Someone beams up with a whole lotta’ dusting of magnetic ore. So Mr. Transporter decides to split everyone going either way into two rather imperfect halves. Even heaters beamed down “duplicate” and neither one of one such a pair works. Oh, and Mr. Transporter even decides not to wait for the operator to return before turning out the second quasi-Kirk.
And nobody addressed the problem of Mr. Transporter continuing to do so indefinitely into the future. All we knew for sure at the end of the episode was that the order was given and the frostbitten men were beamed up, plus the fact that split humans could survive being put back together.
At no point did Scotty or anyone else say that, with what observations were made when Kirk was reintegrated, they could now properly reset or repair the transporter system.
But I suppose that they could hold off using the mysteriously ruined one until they reached a starbase, at which point a whole new system could be installed.
- “Jack”
“But Captain, we don’t have enough power to endlessly recharge our engines AND run the holodeck at the same time. What can we do?”
-Joe
Don’t forget Star Trek: Voyager, in which the holodeck’s power systems were mysteriously incompatible with the rest of the ship’s, so Harry can still get virtual blowjobs from a replica of Kes but the crew has to be on replicator rations.

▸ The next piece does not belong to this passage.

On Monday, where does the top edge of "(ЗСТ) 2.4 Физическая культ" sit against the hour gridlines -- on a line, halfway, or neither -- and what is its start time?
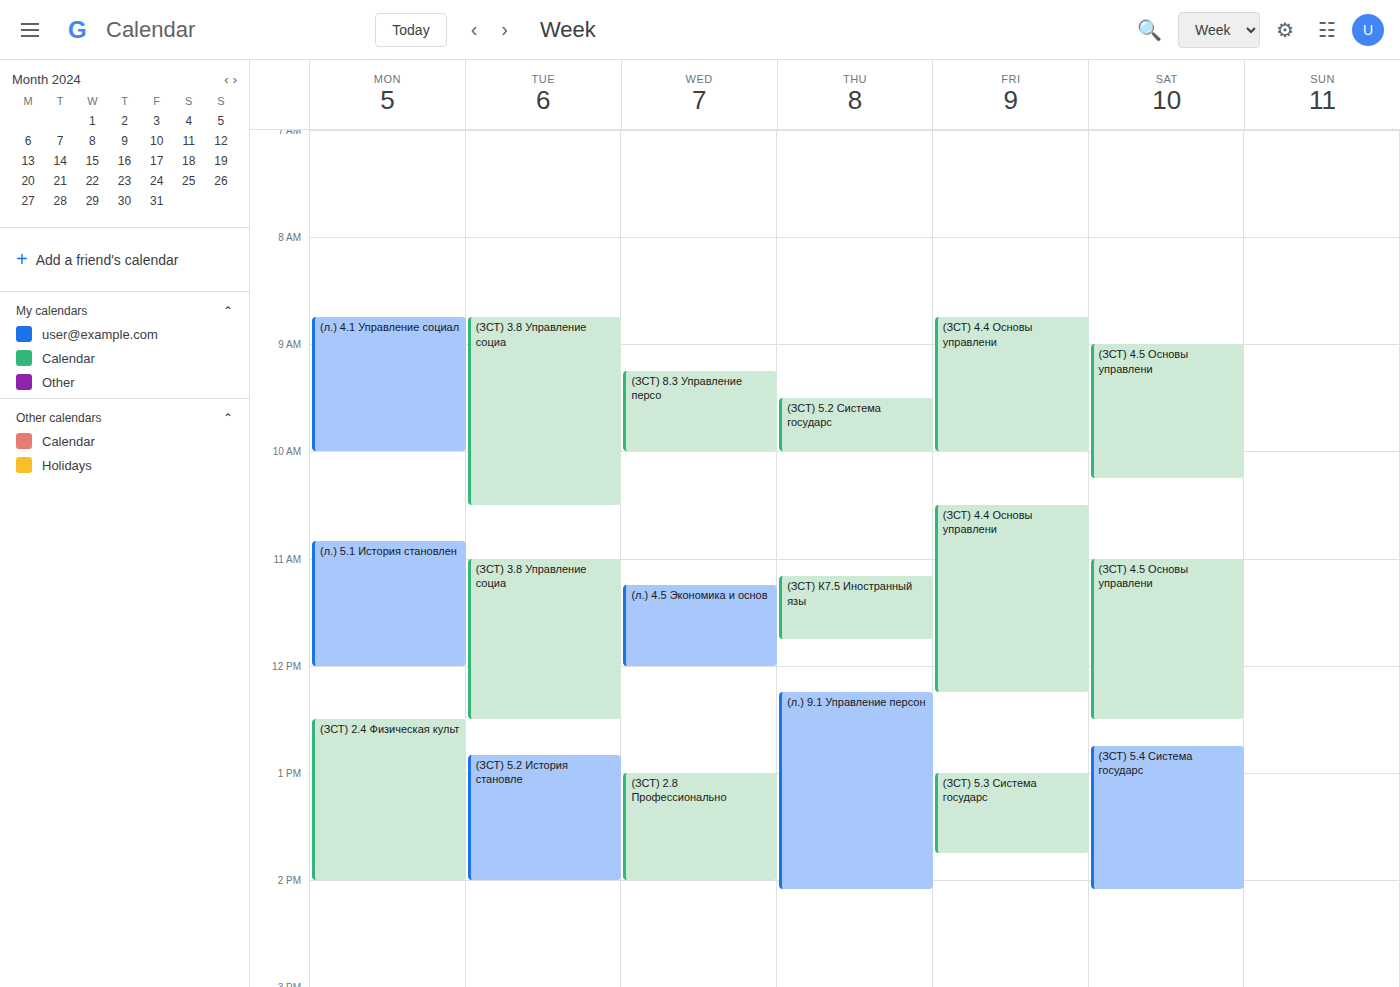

Voyager was a festival of missed opportunities and stupid ideas. Which is bothersome because the series had such potential. If they had stuck to their basic premise–the ship being a lifetime from home & any support—they could have done endless interesting stories. Just showing the ship get more and more decrepit over the years because of their inability to do major repairs right would have been nice, as would, say, showing the difficulties with technological mismatches in the Delta Quadrant. I always wondered why their communications systems were compatible with any other ship’s; there was no reason for there to be a common protocol.
At least some of which could’ve stemmed from the fact that, y’know, a third of the crew had been forcibly recruited from the quasi-terrorist Maquis. Aside from some trivial lip-service, this was completely overlooked.